- [Task goal]: Search the material below for "thumb" and copy every line where it occurs.

- [Input data]:
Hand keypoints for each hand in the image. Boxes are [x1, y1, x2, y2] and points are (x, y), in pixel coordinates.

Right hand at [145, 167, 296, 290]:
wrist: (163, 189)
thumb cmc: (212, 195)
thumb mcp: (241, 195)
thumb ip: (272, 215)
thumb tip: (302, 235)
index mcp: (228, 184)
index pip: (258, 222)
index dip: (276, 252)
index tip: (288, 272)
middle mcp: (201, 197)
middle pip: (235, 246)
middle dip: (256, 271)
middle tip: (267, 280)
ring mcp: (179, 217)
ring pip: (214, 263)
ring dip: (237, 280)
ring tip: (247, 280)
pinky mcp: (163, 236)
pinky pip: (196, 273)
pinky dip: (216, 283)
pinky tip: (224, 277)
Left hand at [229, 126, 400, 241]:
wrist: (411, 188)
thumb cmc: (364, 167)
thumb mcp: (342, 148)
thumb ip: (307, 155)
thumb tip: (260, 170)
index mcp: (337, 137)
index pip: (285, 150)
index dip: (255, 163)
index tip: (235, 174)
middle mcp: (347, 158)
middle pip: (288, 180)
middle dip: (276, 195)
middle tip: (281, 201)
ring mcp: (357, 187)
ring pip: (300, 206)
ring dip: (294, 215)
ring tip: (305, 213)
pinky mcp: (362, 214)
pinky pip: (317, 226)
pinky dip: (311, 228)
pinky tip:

- [Task solution]:
thumb cmc: (212, 195)
thumb mcp: (241, 195)
thumb ip: (272, 215)
thumb tip: (302, 235)
thumb cmc: (364, 167)
thumb mcp: (342, 148)
thumb ip: (307, 155)
thumb tip: (260, 170)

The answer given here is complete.